Library vs Custom Code
Evolution pattern (both valid):
- Start simple → Custom code for basic needs
- Growing complexity → Switch to library when requirements expand
- Hitting limits → Back to custom when outgrowing library
Questions to ask:
- How well does this library align with actual needs?
- Are we fighting the library or working with it?
- Is integration clean or requiring workarounds?
- Will future requirements stay within library's capabilities?
Stay flexible: Keep library integration minimal and isolated so you can switch approaches when needs change.
Anti-Patterns (What to Resist)
In Kernel Development
❌ Adding defaults or config resolution inside kernel ❌ File I/O or search paths in kernel (app layer responsibility) ❌ Provider selection, orchestration strategy, tool routing (policies) ❌ Logging to stdout or private files (use unified JSONL only) ❌ Breaking backward compatibility without migration path
In Module Development
❌ Depending on kernel internals (use protocols only)
❌ Inventing ad-hoc event names (use canonical taxonomy)
❌ Private log files (write via context.log only)

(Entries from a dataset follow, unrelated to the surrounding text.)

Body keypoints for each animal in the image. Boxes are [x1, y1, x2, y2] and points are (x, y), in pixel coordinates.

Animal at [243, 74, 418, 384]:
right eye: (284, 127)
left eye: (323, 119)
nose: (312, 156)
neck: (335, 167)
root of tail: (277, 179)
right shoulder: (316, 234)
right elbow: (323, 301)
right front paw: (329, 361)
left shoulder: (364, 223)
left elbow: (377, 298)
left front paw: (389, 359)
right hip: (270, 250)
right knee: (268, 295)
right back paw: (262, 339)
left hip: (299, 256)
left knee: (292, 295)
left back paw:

❌ Failing to emit events for observable actions
❌ Crashing kernel on module failure (non-interference)
In Design
❌ Over-general modules trying to do everything ❌ Copying patterns without understanding rationale ❌ Optimizing the wrong thing (looks over function) ❌ Over-engineering for hypothetical futures ❌ Clever code over clear code
In Process
❌ "Let's add a flag in kernel for this use case" → Module instead ❌ "We'll break the API now; adoption is small" → Backward compat sacred ❌ "We'll add it to kernel and figure out policy later" → Policy first at edges ❌ "This needs to be in kernel for speed" → Prove with benchmarks first
Governance & Evolution
Kernel Changes
High bar, low velocity:
- Kernel PRs: tiny diff, invariant review, tests, docs, rollback plan
- Releases are small and boring
- Large ideas prove themselves at edges first
Acceptance criteria:
- ✅ Implements mechanism (not policy)
- ✅ Evidence from ≥2 modules needing it
- ✅ Preserves invariants (non-interference, backward compat)
- ✅ Interface small, explicit, text-first
- ✅ Tests and docs included
- ✅ Retires equivalent complexity elsewhere
Module Changes
Fast lanes at the edges:
- Modules iterate rapidly
- Kernel doesn't chase module changes
- Modules adapt to kernel (not vice versa)

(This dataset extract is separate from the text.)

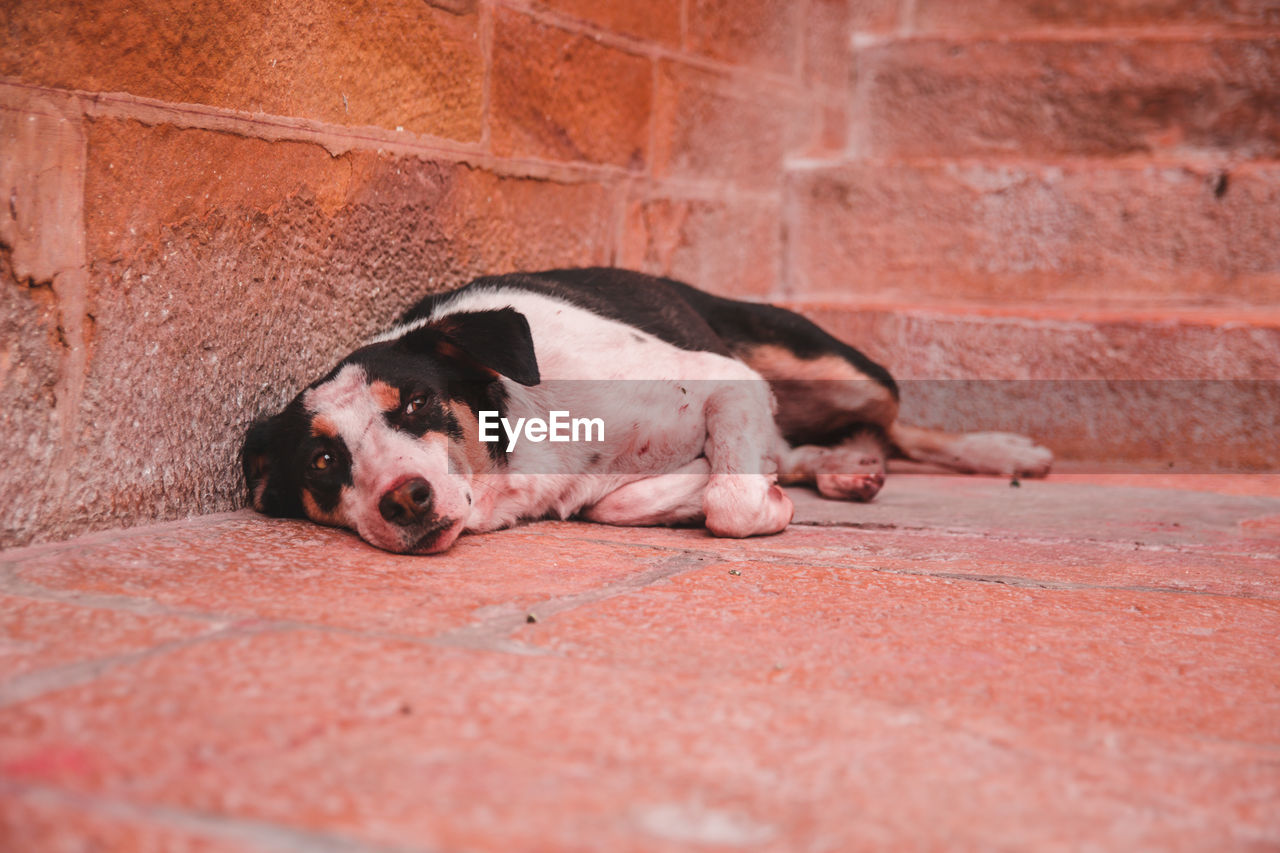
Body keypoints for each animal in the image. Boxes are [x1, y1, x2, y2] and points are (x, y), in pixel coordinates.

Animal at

- Compete through better policies
Quick Reference
For Kernel Work
Questions before adding to kernel:
- Is this a mechanism many policies could use?
- Do ≥2 modules need this?
- Does it preserve backward compatibility?
- Is the interface minimal and stable?
If any "no" → Prototype as module first
For Module Work
Module author checklist:
- [ ] Implements protocol only (no kernel internals)
- [ ] Emits canonical events where appropriate
- [ ] Uses
context.log(no private logging) - [ ] Handles own failures (non-interference)
- [ ] Tests include isolation verification
For Design Decisions
Use the Linux kernel lens:
- Scheduling strategy? → Orchestrator module (userspace)
- Provider selection? → App layer policy
- Tool behavior? → Tool module
- Security policy? → Hook module
- Logging destination? → Hook module
Remember: If two teams might want different behavior → Module, not kernel.
Summary
Amplifier succeeds by:
- Keeping kernel tiny, stable, boring
- Pushing innovation to competing modules
- Maintaining strong, text-first contracts
- Enabling observability without opinion
- Trusting emergence over central planning
The center stays still so the edges can move fast.
Build mechanisms in kernel. Build policies in modules. Use Linux kernel as your decision metaphor. Keep it simple, keep it observable, keep it regeneratable.
When in doubt: Could another team want different behavior? If yes → Module. If no → Maybe kernel, but prove with ≥2 implementations first.